Extract: Begin
Very odd plots from posterior simulation of factor by GAM model

I am running the model below (modGI_test):

  modGI_test <- gam(Met1 ~ Antibiotics + s(Timepoint, k=7) +
                s(Timepoint, by=Antibiotics, k=7, m=1) + 
                s(Timepoint, ID_new, bs="fs", k=7) +
                Age_use + Gender, 
                data=df_full, method="REML")

And getting the posterior simulation information from:

 beta <- coef(modGI_test)  
 Vb <- vcov(modGI_test) 
 Xp <-predict(modGI_test, type= "lpmatrix") 
 Beta_sim <-rmvn(n=1000, beta, Vb) 

For metabolite (response), I would like to obtain separate plots for the global s(Timepoint), per individual s(Timepoint, ID_new, bs="fs") and also for the Antibiotics (Yes/No) s(Timepoint, by=Antibiotics). However, when I extract out the information for antibiotics yes and antibiotics no using the below and plot the mean and CI, the plots look very odd - where am I going wrong here please?
Extract: End
Material supplied: Begin
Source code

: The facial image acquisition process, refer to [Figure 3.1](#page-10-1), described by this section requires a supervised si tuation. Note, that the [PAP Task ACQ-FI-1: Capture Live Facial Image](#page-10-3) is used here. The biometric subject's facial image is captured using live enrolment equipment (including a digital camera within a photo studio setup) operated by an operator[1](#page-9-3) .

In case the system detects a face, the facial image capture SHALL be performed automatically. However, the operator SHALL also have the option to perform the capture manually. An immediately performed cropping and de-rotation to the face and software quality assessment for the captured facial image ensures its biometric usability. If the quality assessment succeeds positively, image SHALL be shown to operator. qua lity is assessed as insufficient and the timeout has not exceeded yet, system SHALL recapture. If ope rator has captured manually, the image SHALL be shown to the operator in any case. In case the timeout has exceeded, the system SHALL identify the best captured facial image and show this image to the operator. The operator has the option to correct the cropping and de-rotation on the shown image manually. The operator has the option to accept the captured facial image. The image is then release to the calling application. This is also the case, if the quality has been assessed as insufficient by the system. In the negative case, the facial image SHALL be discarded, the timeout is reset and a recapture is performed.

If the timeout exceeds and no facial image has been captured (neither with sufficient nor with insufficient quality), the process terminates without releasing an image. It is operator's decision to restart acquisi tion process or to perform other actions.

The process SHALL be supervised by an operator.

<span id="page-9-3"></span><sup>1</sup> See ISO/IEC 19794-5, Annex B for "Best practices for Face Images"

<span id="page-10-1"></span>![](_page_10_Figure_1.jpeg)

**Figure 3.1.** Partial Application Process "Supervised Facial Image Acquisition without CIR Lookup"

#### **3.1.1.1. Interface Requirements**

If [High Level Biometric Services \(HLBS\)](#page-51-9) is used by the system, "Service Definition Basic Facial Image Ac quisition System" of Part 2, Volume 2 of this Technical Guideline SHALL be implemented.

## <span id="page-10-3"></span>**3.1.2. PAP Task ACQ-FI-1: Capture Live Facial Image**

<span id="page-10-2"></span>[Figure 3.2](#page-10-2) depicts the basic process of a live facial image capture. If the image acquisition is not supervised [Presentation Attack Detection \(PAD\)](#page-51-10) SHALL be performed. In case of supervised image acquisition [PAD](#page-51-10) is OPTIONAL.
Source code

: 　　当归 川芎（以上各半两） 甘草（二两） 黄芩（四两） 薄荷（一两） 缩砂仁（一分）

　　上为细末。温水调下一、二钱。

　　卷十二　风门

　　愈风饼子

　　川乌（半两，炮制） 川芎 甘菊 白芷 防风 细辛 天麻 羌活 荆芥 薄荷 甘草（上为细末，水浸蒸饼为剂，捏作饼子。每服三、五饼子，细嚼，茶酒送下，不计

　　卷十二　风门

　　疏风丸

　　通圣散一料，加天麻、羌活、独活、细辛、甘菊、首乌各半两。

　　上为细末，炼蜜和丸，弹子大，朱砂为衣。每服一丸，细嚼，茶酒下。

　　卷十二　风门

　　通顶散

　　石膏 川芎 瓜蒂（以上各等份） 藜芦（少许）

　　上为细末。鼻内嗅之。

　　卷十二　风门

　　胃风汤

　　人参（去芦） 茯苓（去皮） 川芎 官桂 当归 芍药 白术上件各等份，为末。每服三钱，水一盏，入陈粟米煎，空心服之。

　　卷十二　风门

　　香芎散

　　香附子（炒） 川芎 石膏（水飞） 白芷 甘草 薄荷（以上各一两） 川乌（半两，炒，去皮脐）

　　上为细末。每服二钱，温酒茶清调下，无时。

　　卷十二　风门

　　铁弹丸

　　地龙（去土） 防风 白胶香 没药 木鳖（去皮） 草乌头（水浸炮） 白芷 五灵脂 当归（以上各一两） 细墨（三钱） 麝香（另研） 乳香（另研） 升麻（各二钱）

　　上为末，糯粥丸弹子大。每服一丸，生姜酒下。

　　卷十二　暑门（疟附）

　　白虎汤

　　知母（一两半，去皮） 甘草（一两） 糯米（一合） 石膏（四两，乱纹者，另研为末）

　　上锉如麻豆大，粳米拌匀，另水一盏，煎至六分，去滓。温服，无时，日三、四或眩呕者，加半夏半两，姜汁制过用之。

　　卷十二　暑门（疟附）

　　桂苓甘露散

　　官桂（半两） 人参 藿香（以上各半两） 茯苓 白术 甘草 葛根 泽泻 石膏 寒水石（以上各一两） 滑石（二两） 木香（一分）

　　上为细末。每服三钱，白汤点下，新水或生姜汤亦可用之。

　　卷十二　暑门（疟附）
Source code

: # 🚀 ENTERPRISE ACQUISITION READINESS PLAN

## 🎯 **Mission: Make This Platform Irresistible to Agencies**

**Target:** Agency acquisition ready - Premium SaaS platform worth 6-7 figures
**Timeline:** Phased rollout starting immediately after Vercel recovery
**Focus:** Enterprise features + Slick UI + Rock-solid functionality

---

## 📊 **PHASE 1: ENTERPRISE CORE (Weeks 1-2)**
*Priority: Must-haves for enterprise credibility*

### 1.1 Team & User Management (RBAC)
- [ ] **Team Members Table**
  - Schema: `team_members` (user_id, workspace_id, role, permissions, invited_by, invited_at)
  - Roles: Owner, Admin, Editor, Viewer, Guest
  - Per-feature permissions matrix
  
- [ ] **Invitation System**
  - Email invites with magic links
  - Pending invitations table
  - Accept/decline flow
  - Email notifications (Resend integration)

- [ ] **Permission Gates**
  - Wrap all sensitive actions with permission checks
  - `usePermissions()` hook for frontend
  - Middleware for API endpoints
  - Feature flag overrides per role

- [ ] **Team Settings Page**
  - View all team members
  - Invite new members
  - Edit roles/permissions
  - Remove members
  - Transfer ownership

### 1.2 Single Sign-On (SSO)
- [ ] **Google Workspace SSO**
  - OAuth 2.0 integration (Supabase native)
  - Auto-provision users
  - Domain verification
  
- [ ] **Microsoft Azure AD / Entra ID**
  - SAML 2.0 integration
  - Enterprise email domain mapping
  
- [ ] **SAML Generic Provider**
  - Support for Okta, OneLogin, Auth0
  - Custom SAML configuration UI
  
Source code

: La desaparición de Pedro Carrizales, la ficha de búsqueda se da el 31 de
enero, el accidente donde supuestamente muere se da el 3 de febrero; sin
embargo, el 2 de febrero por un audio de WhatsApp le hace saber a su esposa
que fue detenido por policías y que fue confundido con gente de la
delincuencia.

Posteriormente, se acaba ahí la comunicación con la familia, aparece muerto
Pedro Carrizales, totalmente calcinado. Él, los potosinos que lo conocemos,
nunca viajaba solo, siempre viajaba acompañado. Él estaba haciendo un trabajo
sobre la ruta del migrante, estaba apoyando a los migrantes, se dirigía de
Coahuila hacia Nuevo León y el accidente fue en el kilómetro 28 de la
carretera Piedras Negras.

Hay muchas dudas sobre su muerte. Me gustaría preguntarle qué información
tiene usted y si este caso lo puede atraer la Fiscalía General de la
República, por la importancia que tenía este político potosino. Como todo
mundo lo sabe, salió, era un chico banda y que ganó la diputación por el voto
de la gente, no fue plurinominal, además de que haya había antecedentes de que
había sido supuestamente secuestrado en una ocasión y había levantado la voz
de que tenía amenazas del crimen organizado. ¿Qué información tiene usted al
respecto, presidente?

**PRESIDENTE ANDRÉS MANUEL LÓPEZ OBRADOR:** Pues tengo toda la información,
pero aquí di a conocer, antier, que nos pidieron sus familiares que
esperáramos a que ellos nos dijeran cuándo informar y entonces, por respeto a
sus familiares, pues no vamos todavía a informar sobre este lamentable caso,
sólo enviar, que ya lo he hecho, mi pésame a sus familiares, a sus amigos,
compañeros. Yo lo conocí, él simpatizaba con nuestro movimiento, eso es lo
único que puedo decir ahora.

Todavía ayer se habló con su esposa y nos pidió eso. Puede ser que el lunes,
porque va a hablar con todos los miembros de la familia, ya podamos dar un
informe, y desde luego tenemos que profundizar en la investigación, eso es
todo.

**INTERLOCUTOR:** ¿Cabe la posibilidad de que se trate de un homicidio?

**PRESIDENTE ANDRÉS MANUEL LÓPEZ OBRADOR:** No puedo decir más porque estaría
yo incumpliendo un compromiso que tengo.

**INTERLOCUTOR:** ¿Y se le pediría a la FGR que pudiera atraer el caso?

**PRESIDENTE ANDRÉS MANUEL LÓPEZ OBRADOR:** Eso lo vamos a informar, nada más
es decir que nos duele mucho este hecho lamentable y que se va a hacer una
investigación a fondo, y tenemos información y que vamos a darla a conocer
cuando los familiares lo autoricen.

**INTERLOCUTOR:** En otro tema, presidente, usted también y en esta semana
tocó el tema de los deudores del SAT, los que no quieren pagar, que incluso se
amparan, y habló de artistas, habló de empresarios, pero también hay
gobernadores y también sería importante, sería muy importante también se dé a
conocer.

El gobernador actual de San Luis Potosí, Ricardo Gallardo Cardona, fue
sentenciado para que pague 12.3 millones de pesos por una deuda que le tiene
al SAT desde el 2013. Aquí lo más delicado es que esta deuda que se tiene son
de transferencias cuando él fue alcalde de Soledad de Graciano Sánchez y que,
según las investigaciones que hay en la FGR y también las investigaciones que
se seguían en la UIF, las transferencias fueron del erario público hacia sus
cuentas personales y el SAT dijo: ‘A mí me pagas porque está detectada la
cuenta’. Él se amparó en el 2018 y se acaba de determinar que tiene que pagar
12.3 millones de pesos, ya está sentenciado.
Material supplied: End
Things to do:
A - Answer these questions about the GAM post, each on its own line:
(i) What value of k is given for the Timepoint smooths in the model?
(ii) How many draws does the rmvn call request?
(iii) What two levels of Antibiotics are named?
B - In the records, print the stretch from the line containing "ACQUISITION READINESS PLAN" through the line containing "## 🎯 **Mission: Make", exactly as it appears.
The records bear no relation to the GAM post.

Your responses:
A -
(i) k=7
(ii) 1000
(iii) Yes and No

B -
: # 🚀 ENTERPRISE ACQUISITION READINESS PLAN

## 🎯 **Mission: Make This Platform Irresistible to Agencies**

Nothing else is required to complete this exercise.